House Enrolled Act No. 1187 made several subtle but significant changes to the Indiana Nonprofit Corporation Act of 1991 which became effective on July 1, 2008. Here are a few points to note:

  • The new law amended IC 23-17-10-5, expanding the means by which a corporation may provide notice of a meeting of members to include:
    • in-person communication;
    • mail (or other delivery); and
    • electronic means capable of verification.
  • IC 23-17-13-1 was amended to limit the accounting advice upon which directors may rely for statutory purposes only to information provided by “certified public accountants” (the prior language simply stated “public accountants”).
  • The General Assembly amended language in IC 23-17-13-1(d) to clarify that a director is not liable for an act or the failure to act unless both of the following are met:
    • The director breached/failed to perform duties AND
    • The breach/failure to perform constitutes willful misconduct or recklessness.
  • New IC 23-17-13-2.5 replaces repealed IC 23-17-13-2, expanding the interested party contract protections to members, members of a designated body and officers. The repealed section limited such protections to directors.
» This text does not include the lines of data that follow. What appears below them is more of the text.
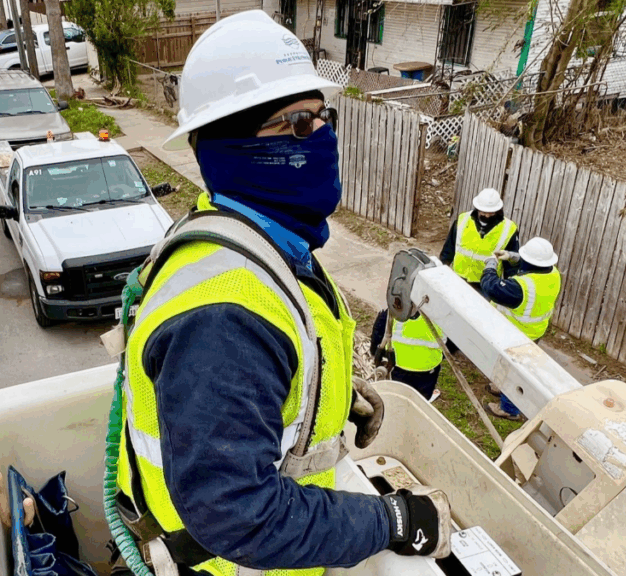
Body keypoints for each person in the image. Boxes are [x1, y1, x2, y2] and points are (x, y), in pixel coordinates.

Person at [110, 11, 453, 576]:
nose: (322, 139)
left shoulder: (245, 237)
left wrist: (329, 396)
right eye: (295, 126)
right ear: (227, 149)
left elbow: (263, 370)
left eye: (323, 118)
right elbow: (239, 516)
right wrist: (391, 520)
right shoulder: (224, 314)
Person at [480, 237, 562, 420]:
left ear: (529, 263)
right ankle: (500, 386)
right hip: (535, 331)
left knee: (514, 373)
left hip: (516, 334)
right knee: (507, 364)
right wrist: (511, 256)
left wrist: (491, 265)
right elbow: (530, 265)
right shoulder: (553, 274)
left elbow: (491, 287)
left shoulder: (520, 287)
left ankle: (509, 409)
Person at [439, 188, 520, 290]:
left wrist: (509, 288)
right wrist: (441, 271)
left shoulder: (509, 229)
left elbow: (511, 263)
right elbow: (448, 249)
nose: (487, 215)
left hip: (486, 285)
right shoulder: (462, 220)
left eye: (491, 212)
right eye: (484, 212)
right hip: (458, 278)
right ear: (477, 208)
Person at [370, 309, 445, 402]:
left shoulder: (392, 313)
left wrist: (377, 353)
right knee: (421, 400)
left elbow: (377, 340)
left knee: (397, 396)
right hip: (427, 371)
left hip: (397, 368)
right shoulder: (443, 317)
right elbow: (451, 347)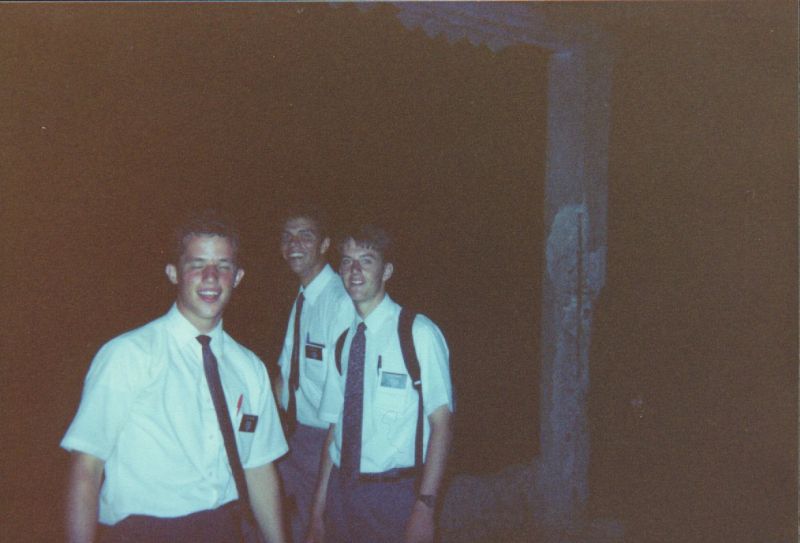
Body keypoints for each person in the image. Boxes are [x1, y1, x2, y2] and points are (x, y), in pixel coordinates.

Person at [61, 213, 288, 543]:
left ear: (237, 277)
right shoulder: (129, 355)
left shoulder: (249, 368)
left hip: (224, 528)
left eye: (223, 266)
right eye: (197, 264)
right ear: (174, 273)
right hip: (143, 531)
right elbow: (86, 467)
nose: (211, 277)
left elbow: (259, 469)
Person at [307, 225, 454, 543]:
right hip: (341, 495)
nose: (354, 270)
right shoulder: (343, 341)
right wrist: (317, 514)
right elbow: (335, 430)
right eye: (347, 261)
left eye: (366, 260)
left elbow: (442, 425)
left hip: (394, 497)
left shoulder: (418, 334)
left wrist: (425, 508)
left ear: (387, 271)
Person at [274, 207, 354, 543]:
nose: (294, 243)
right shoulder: (304, 297)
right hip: (293, 437)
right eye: (287, 236)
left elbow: (346, 404)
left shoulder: (340, 301)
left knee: (315, 529)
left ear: (324, 244)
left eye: (305, 235)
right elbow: (285, 376)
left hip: (326, 444)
A contract between a corporation and a member, director, member of a designated body or officer, or between a corporation and another entity (including partnerships) in which a member, director, member of a designated body or officer serves as a member, director, member of a designated body, officer or in a similar position, or has a financial interest, is not void or voidable simply because of the relationship or interest.
  • The new section provides that such a contract will not be void or voidable if one or more of the following apply:
    • The relationship has been disclosed to, or is known by, the board of directors, and the board in good faith approves the contract.
    • The relationship has been disclosed to, or is known by, the members who in good faith approve the contract.
    • The contract is fair to the corporation (when it is approved).
  • The new statute also amends IC 23-17-15-6 to provide that:
    • the board of directors may create committees that consist of at least one member of the board (the prior language said that such committees must consist of at least two members of the board);
    • a committee of the board does not have authority to recommend any action for required membership approval (previously, this provision listed specific actions, such as dissolution and merger);
    • the board of directors may appoint one or more directors to serve as alternate members of a committee in the event of a member’s absence or disqualification;
    • upon a unanimous vote, committee members may appoint a director to act in the place of an absent or disqualified committee member (where the board has not appointed an alternate already); and
    • corporations may form advisory committees whose members need not be directors.
  • New IC 23-17-27-1(f) now requires that each ballot of member action be retained until the earlier of (a) the date of the next annual meeting of members and (b) one year after the ballot is received.